Zelfs zijn oorspronkelijke levensbeschrijving is verloren gegaan. Pas 3 eeuwen later kreeg hij weer bekendheid door het werk van de heilige Païssi Velitskovski, die Nils geschriften tot uitgangspunt nam voor de hernieuwing van de startsi-beweging, een gehele opeenvolging van geestelijke leiders, die onderricht gaven in het Jezus-gebed en die starets (oudvader) werden genoemd. Hij is gestorven de 7e mei van het jaar 1508. In een brief schreef hij over zijn levenswijze: “lk houd mij in hoofdzaak bezig met het doorvorsen van de goddelijke Schrift, allereerst de geboden van de Heer met de verklaringen erover, en vervolgens de overlevering van de apostelen. Daar komt dan nog bij de levens en onderrichtingen van de heilige vaders. Dat alles moet met de grootste oplettendheid worden onderzocht. Wanneer ik het begrepen heb, schrijf ik het over ter wille van de Heer en tot nut van mijn ziel, en ik leer het van buiten. Daarin ligt heel mijn leven, ja, mijn adem. En wanneer het mij overkomt dat ik iets moet doen wat ik niet vind in de heilige Schrift, dan laat ik het liggen zolang ik niets daarover gevonden heb, daar ik het dan blijkbaar naar Gods wil en inzicht niet mag doen, want ik wil totaal niets ondernemen volgens mijn eigen wil en mijn eigen oordeel. Of ge nu als gemeenschapsmonnik of ais kluizenaar leeft, blijf acht geven op de heilige Schrift en volg het voetspoor van de vaders, of wees onderworpen aan iemand die ge kent als een geestelijk mens in zijn woorden, leven en oordelen. Want voor wie werkelijk naar het geestelijk leven streven – en dat geldt voor alle tijden – zullen de woorden van onze Heer altijd smetteloos zijn als gelouterd zilver, kostbaarder dan goud en edelstenen, zoeter dan honing en raat.” Aan het einde van zijn regel schrijft hij: “lk, onwaardige Nil, vraag aan de met mij verwante vaders en broeders, die mijn inzichten delen: Wanneer ik gestorven ben, werp dan mijn lichaam ergens in de wildernis om opgevreten te worden door de wilde dieren en de vogels, want het heeft veel tegen God gezondigd en is geen begrafenis waard. En als ge dit niet wilt doen, stop mij dan hier, waar ik leef, onder de grond, zonder ceremonieel.”

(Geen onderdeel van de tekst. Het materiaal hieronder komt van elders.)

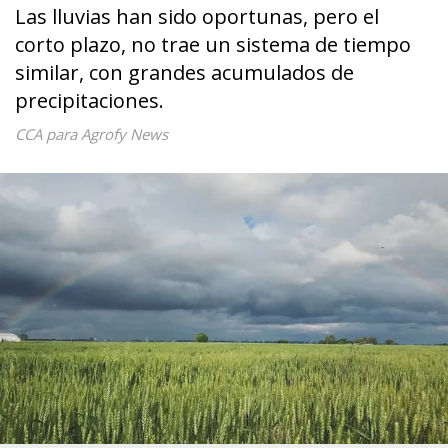
Las lluvias han sido oportunas, pero el
corto plazo, no trae un sistema de tiempo
similar, con grandes acumulados de
precipitaciones.
CCA para Agrofy News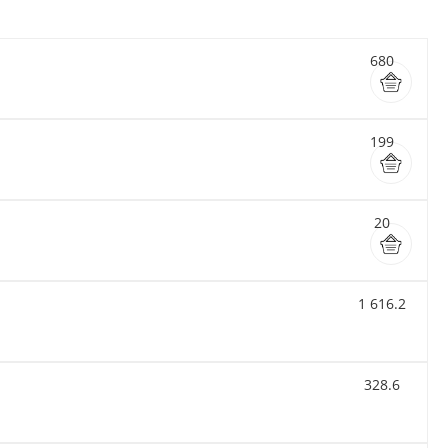
680
199
20
1 616.2
328.6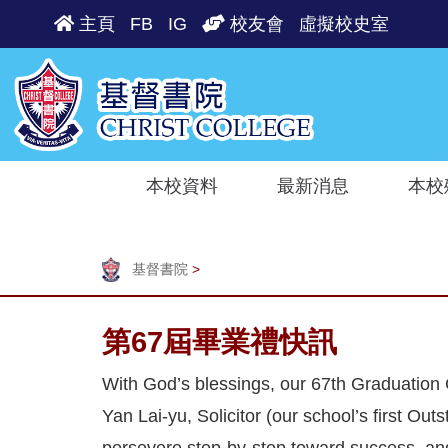
主頁
FB
IG
校友會
虛擬校史室
本校資料
最新消息
本校
基督書院
>
第67屆畢業禮快訊
With God’s blessings, our 67th Graduation
Yan Lai-yu, Solicitor (our school’s first O
persevere step-by-step toward success, and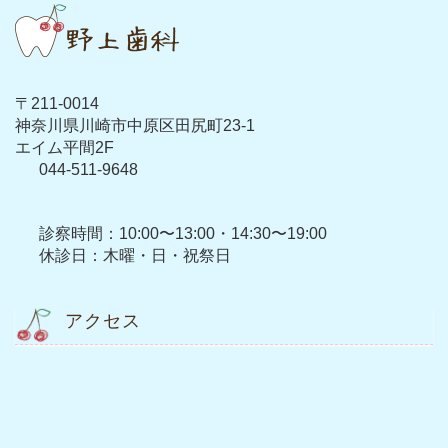
〒211-0014
神奈川県川崎市中原区田尻町23-1
エイム平間2F
044-511-9648
診察時間：10:00〜13:00・14:30〜19:00
休診日：木曜・日・祝祭日
アクセス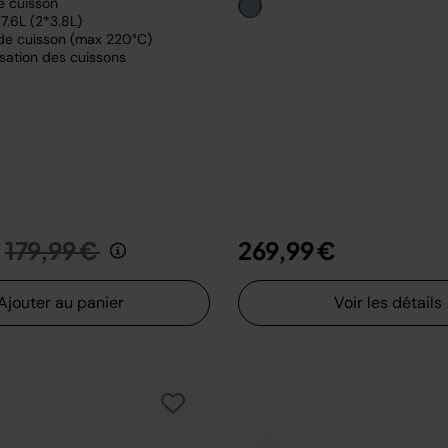
e cuisson
7.6L (2*3.8L)
de cuisson (max 220°C)
sation des cuissons
Prix réduit de
au
179,99 €
269,99 €
Ajouter au panier
Voir les détails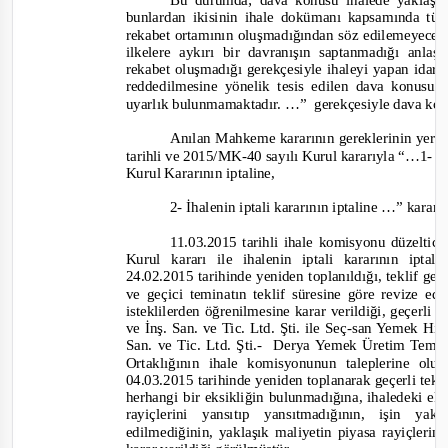
Bu durumda; dava konusu ihalede yaklaşık 
bunlardan ikisinin ihale dokümanı kapsamında tüm 
rekabet ortamının oluşmadığından söz edilemeyece
ilkelere aykırı bir davranışın saptanmadığı anla
rekabet oluşmadığı gerekçesiyle ihaleyi yapan idarec
reddedilmesine yönelik tesis edilen dava konus
uyarlık bulunmamaktadır. …”
gerekçesiyle dava konu
Anılan Mahkeme kararının gereklerinin yerin
tarihli ve 2015/MK-
40 sayılı Kurul kararıyla
“…
1- 1
Kurul Kararının iptaline,
2-
İhalenin iptali kararının iptaline …”
karar 
11.03.2015 tar
ihli ihale komisyonu düzeltici
Kurul kararı ile ihalenin iptali kararının ipt
24.02.2015 tarihinde yeniden toplanıldığı, teklif geç
ve
geçici teminatın teklif süresine göre revize ed
isteklilerden öğrenilmesine karar verildiği, geçerli te
ve İnş. San. ve Tic. Ltd. Şti. ile Seç
-
san Yemek Hiz
San. ve Tic. Ltd. Şti.
-
Derya Yemek Üretim Tem. İn
Ortaklığının ihale komisyonunun taleplerine ol
04.03.2015 tarihinde yeniden toplanarak geçerli tekli
herhangi bir eksikliğin bulunmadığına, ihaledeki ek
rayiçlerini yansıtıp yansıtmadığının, işin y
edilmediğinin, yaklaşık maliyetin piyasa rayiçlerin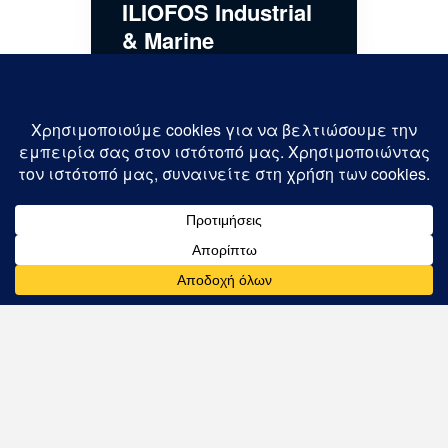
ILIOFOS Industrial
& Marine
7 Νοεμβρίου, 2024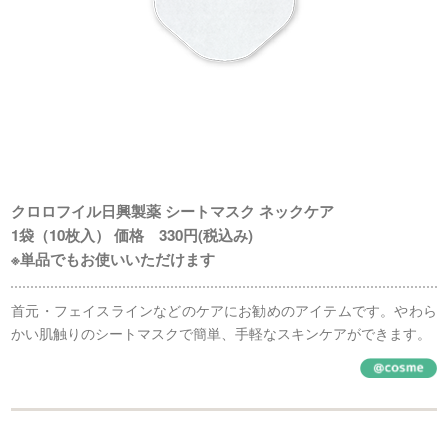
クロロフイル日興製薬 シートマスク ネックケア
1袋（10枚入） 価格 330円(税込み)
※単品でもお使いいただけます
首元・フェイスラインなどのケアにお勧めのアイテムです。やわら
かい肌触りのシートマスクで簡単、手軽なスキンケアができます。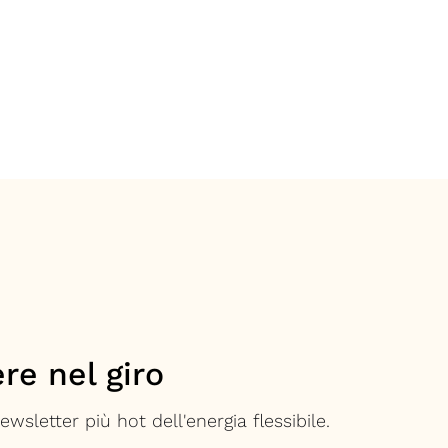
re nel giro
 newsletter più hot dell'energia flessibile.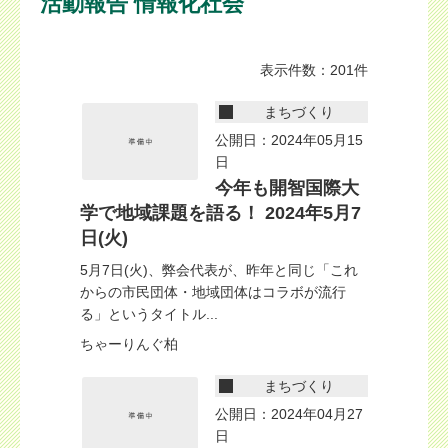
活動報告 情報化社会
表示件数：201件
まちづくり
公開日：2024年05月15
日
今年も開智国際大
学で地域課題を語る！ 2024年5月7
日(火)
5月7日(火)、弊会代表が、昨年と同じ「これ
からの市民団体・地域団体はコラボが流行
る」というタイトル...
ちゃーりんぐ柏
まちづくり
公開日：2024年04月27
日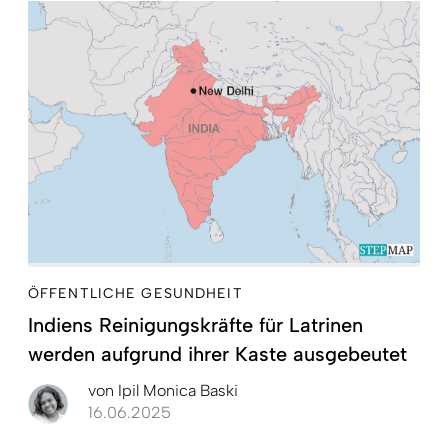
ÖFFENTLICHE GESUNDHEIT
Indiens Reinigungskräfte für Latrinen
werden aufgrund ihrer Kaste ausgebeutet
von
Ipil Monica Baski
16.06.2025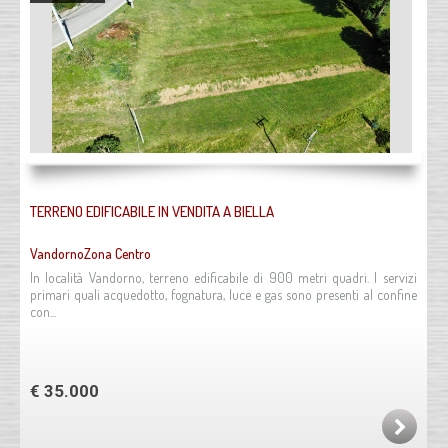
TERRENO EDIFICABILE IN VENDITA A BIELLA
VandornoZona Centro
In località Vandorno, terreno edificabile di 900 metri quadri. I servizi
primari quali acquedotto, fognatura, luce e gas sono presenti al confine
con...
€ 35.000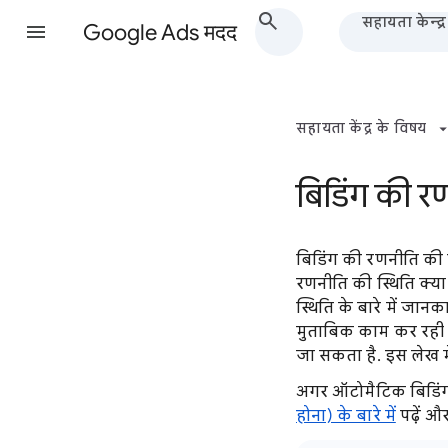
सहायता केन्द्र
Google Ads मदद
सहायता केंद्र के विषय
बिडिंग की रण
बिडिंग की रणनीति की
रणनीति की स्थिति क्या
स्थिति के बारे में जा
मुताबिक काम कर रही ह
जा सकता है. इस लेख म
अगर ऑटोमैटिक बिडिंग 
होना) के बारे में
पढ़ें और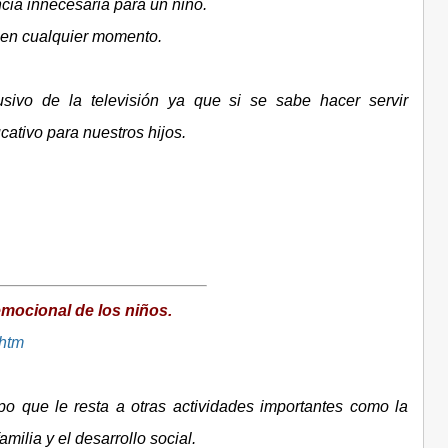
cia innecesaria para un niño.
s en cualquier momento.
ivo de la televisión ya que si se sabe hacer servir
cativo para nuestros hijos.
 emocional de los niños.
.htm
po que le resta a otras actividades importantes como la
familia y el desarrollo social.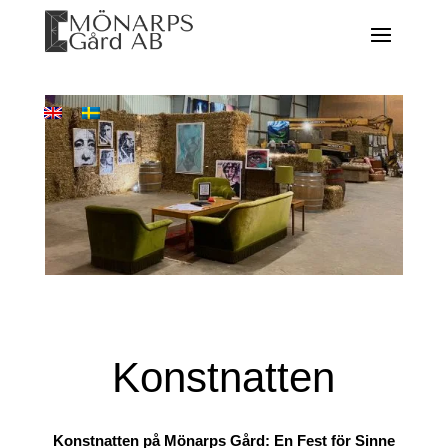
Konstnatten
Konstnatten på Mönarps Gård: En Fest för Sinne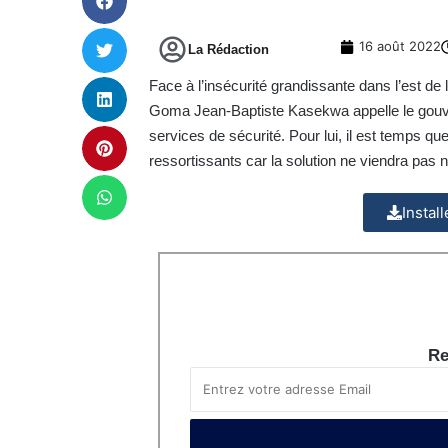
16 août 2022
La Rédaction
Face à l’insécurité grandissante dans l’est d
Goma Jean-Baptiste Kasekwa appelle le gou
services de sécurité. Pour lui, il est temps qu
ressortissants car la solution ne viendra pas 
Instal
Re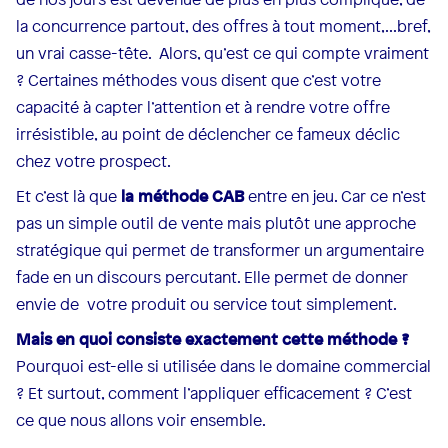
la concurrence partout, des offres à tout moment,...bref,
un vrai casse-tête. Alors, qu’est ce qui compte vraiment
? Certaines méthodes vous disent que c’est votre
capacité à capter l’attention et à rendre votre offre
irrésistible, au point de déclencher ce fameux déclic
chez votre prospect.
Et c’est là que
la méthode CAB
entre en jeu. Car ce n’est
pas un simple outil de vente mais plutôt une approche
stratégique qui permet de transformer un argumentaire
fade en un discours percutant. Elle permet de donner
envie de votre produit ou service tout simplement.
Mais en quoi consiste exactement cette méthode ?
Pourquoi est-elle si utilisée dans le domaine commercial
? Et surtout, comment l’appliquer efficacement ? C’est
ce que nous allons voir ensemble.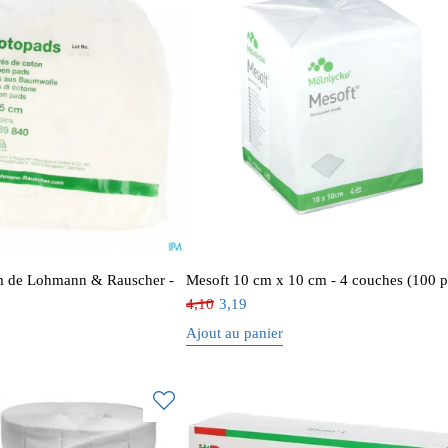
m de Lohmann & Rauscher -
Mesoft 10 cm x 10 cm - 4 couches (100 p
4,10
3,19
Ajout au panier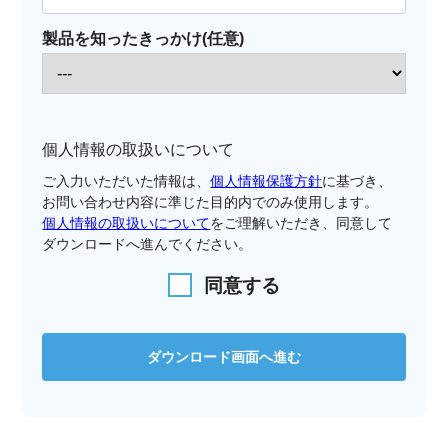
製品を知ったきっかけ(任意)
個人情報の取扱いについて
ご入力いただいた情報は、
個人情報保護方針
に基づき、
お問い合わせ内容に準じた目的内でのみ使用します。
個人情報の取扱いについて
をご理解いただき、同意して
ダウンロードへ進んでください。
同意する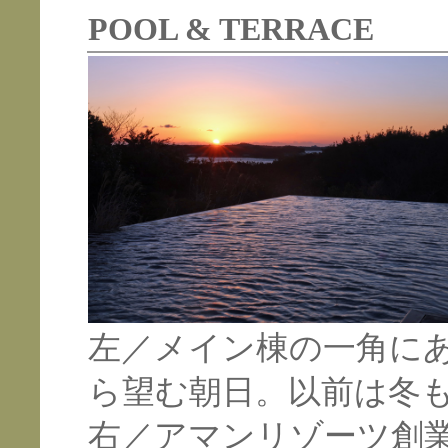
POOL & TERRACE
左／メイン棟の一角に
ら望む朝日。以前は冬
右／アマンリゾーツ創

De heilige Afraätes de Pers, gevierd op 29 januari, maar ook op deze dag. Over zijn verblijf in Antiochië vertelt Theodoretos, die hem goed gekend heeft, het volgende verhaal. Afraätes was uit de woestijn naar de stad gekomen om de christenen te helpen in hun strijd tegen de door de keizer gesteunde Arianen. Op een dag, terwijl hij voor het gemeenschappelijk gebed op weg was naar de kerk aan de rivier, ontmoette hij de keizer. Afraätes was een bekende figuur en de keizer hield hem staande en vroeg waarom hij zo’n haast had. “Sire, ik ben op weg om te gaan bidden voor de gehele wereld, en in het bijzonder voor het rijk”. “Maar je hebt toch de gelofte van kluizenaarschap afgelegd, wat doe je in de stad?” “Prins, als ik een jong meisje was in het afgesloten verblijf, maar het huis van mijn vader zou in brand staan, zou ik dan moeten blijven zitten tot ik verbrand was of aan het werk gaan om te blussen?” “Dan moet je natuurlijk het vuur zien te doven!” “Maar daar ben ik mee bezig, sire! Het Huis van mijn Vader staat in brand, het wordt verteerd door de ketterij, en ik ben uit mijn boudoir gerend om de brand te stuiten. Ik groet u!”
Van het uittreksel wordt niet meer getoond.